>> START Dataset

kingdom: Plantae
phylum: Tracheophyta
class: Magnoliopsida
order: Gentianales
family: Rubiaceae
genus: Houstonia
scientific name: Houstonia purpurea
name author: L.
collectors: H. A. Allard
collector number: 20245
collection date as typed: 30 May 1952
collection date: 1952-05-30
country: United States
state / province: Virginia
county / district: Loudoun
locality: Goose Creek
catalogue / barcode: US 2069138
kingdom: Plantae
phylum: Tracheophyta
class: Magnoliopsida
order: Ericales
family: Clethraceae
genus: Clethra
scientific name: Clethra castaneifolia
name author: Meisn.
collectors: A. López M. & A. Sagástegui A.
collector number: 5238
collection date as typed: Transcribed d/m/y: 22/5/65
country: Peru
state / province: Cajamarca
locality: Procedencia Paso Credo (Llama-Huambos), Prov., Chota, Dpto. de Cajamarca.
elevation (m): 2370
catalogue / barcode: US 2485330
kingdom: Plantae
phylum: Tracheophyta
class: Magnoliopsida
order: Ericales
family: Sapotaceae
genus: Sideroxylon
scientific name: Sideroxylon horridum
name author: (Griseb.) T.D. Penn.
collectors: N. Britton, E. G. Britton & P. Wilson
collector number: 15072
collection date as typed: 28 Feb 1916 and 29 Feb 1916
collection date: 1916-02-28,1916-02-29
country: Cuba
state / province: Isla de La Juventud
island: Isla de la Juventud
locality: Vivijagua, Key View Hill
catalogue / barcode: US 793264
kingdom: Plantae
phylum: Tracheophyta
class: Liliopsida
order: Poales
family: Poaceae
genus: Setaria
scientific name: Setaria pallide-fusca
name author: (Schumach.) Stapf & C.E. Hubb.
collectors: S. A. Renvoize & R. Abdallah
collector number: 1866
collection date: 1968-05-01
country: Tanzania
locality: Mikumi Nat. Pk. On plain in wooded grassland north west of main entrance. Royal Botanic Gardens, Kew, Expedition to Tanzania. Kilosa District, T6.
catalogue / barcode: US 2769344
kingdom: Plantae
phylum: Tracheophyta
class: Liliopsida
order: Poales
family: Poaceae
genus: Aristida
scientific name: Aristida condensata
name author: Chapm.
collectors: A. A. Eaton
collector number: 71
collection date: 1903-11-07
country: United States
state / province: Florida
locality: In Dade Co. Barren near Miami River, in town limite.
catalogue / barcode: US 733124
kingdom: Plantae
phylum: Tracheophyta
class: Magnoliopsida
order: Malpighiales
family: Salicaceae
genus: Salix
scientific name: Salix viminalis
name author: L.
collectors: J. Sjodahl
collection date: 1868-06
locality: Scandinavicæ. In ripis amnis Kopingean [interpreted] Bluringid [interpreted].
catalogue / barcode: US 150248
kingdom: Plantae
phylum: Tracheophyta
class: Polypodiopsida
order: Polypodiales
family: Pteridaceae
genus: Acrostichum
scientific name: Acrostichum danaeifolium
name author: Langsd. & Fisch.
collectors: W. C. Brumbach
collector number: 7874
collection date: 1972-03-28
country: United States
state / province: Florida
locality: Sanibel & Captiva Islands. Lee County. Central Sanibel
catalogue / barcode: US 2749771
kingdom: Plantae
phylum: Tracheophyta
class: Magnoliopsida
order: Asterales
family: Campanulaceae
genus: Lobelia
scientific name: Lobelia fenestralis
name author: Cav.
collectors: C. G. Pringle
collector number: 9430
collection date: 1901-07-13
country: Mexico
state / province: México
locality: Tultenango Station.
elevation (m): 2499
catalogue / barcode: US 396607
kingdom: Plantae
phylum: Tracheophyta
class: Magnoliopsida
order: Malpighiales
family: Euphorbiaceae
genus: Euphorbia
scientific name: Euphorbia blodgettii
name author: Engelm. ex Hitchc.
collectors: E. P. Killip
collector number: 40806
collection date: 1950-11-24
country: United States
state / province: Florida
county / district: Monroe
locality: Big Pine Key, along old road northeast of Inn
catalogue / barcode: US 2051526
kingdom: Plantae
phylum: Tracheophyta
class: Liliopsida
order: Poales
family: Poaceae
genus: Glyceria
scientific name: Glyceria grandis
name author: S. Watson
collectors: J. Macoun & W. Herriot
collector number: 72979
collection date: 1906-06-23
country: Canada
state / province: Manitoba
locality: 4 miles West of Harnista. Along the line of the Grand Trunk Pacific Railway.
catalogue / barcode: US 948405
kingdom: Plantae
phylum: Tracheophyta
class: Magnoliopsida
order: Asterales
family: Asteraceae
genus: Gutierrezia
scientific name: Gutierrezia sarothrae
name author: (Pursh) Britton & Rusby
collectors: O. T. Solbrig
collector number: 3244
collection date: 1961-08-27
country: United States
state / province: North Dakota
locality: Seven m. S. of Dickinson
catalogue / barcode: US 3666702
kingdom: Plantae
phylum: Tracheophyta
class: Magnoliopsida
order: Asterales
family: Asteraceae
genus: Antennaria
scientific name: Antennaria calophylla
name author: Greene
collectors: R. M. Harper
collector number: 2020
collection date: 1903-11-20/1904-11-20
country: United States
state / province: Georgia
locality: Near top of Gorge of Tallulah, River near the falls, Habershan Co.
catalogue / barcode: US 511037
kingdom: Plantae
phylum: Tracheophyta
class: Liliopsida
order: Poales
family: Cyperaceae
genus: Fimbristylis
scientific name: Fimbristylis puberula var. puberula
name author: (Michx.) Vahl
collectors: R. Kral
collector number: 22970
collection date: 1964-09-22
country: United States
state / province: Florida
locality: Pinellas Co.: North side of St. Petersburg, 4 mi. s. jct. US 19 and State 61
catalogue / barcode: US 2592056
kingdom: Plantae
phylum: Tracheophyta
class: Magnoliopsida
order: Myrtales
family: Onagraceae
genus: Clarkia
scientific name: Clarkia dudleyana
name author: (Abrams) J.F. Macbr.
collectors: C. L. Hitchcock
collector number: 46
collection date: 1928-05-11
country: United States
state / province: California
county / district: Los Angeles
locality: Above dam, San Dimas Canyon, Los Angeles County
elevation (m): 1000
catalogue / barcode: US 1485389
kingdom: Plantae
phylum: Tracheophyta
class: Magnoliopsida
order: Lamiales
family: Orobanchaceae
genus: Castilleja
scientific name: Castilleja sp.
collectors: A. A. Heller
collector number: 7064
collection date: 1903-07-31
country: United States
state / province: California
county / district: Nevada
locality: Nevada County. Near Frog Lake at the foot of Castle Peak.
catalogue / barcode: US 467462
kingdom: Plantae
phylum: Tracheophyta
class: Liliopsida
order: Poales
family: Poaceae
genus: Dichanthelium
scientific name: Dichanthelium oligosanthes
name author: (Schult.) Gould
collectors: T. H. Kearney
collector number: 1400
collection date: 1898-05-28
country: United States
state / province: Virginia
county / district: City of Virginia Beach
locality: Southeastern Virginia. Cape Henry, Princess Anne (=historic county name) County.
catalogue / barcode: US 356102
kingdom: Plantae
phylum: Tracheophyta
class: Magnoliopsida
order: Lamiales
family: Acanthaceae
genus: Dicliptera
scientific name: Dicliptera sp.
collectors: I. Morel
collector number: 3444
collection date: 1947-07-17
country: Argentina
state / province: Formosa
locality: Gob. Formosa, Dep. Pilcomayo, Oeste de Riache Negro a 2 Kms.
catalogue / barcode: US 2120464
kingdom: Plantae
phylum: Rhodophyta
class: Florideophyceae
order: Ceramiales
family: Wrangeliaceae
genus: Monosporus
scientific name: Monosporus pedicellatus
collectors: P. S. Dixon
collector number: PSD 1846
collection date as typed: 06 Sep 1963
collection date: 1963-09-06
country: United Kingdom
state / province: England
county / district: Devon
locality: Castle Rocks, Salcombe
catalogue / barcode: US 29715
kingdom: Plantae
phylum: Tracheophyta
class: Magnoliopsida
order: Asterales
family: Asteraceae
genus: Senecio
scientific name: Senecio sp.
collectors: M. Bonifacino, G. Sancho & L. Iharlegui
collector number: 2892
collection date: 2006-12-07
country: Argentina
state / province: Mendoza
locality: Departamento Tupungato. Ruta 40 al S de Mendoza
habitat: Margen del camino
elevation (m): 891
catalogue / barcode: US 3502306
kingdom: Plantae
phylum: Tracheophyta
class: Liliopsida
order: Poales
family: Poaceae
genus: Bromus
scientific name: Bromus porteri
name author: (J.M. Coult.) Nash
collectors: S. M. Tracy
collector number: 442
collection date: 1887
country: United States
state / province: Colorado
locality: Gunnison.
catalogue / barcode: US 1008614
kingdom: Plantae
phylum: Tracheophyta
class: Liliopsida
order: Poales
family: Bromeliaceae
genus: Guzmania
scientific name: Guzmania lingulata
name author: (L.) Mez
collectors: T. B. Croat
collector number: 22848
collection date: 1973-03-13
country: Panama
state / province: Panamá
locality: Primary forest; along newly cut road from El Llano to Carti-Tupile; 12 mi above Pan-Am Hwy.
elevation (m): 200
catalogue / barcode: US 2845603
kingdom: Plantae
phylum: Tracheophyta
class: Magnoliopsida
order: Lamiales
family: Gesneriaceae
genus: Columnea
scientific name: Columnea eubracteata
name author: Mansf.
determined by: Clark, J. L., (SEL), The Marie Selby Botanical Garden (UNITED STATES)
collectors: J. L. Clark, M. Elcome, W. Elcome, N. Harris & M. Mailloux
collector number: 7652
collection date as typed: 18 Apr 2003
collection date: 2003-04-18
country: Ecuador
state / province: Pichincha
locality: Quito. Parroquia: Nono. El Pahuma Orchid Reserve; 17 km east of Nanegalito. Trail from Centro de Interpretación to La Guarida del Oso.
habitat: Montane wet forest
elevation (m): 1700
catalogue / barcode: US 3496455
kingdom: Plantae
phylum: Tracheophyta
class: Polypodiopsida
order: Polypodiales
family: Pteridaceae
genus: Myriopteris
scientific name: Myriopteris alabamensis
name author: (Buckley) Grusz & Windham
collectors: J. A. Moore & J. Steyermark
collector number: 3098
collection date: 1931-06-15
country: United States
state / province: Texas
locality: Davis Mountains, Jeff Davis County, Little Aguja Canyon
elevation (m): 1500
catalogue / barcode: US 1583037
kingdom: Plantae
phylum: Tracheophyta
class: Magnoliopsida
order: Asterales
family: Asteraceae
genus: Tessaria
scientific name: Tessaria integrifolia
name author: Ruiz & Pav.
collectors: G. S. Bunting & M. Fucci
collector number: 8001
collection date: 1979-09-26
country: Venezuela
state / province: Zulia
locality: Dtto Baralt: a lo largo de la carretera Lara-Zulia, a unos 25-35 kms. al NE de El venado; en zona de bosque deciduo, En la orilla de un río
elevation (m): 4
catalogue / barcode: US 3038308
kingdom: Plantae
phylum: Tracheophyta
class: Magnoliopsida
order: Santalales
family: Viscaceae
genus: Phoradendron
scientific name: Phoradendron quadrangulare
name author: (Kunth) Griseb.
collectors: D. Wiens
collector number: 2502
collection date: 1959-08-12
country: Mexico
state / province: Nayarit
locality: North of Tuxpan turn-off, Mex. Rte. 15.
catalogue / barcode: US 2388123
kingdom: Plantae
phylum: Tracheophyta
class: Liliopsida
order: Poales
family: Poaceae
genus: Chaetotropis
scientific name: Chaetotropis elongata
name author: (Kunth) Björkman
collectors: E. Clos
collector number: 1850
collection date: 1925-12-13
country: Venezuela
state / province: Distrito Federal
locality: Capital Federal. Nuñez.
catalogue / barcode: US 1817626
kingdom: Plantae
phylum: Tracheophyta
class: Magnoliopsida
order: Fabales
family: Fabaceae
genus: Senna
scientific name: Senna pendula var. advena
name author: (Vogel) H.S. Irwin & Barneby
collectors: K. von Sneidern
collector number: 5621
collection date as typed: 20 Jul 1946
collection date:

>> END Dataset

Aim of the exercise: Return the records from the very first line through the line containing "catalogue / barcode: US 2069138", copied without change and including both ends.

Expected answer:
kingdom: Plantae
phylum: Tracheophyta
class: Magnoliopsida
order: Gentianales
family: Rubiaceae
genus: Houstonia
scientific name: Houstonia purpurea
name author: L.
collectors: H. A. Allard
collector number: 20245
collection date as typed: 30 May 1952
collection date: 1952-05-30
country: United States
state / province: Virginia
county / district: Loudoun
locality: Goose Creek
catalogue / barcode: US 2069138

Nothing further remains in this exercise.